- _RECORDED INFORMATION_
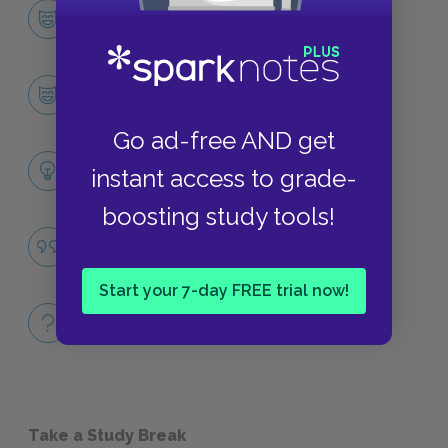
Character List
CHARACTERS
Gene Forrester
CHARACTERS
Go ad-free AND get
Themes
instant access to grade-
LITERARY DEVICES
boosting study tools!
War
QUOTES
Start your 7-day FREE trial now!
Full Book
QUICK QUIZZES
Take a Study Break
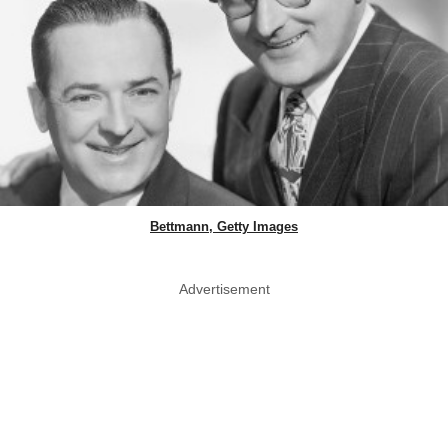
Bettmann, Getty Images
Advertisement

- _EXERCISE REQUIREMENTS_
An exact retyping of the entries, without images, is the required answer.

- _REPLY_
Character List
CHARACTERS
Gene Forrester
CHARACTERS
Go ad-free AND get
Themes
instant access to grade-
LITERARY DEVICES
boosting study tools!
War
QUOTES
Start your 7-day FREE trial now!
Full Book
QUICK QUIZZES
Take a Study Break
Bettmann, Getty Images
Advertisement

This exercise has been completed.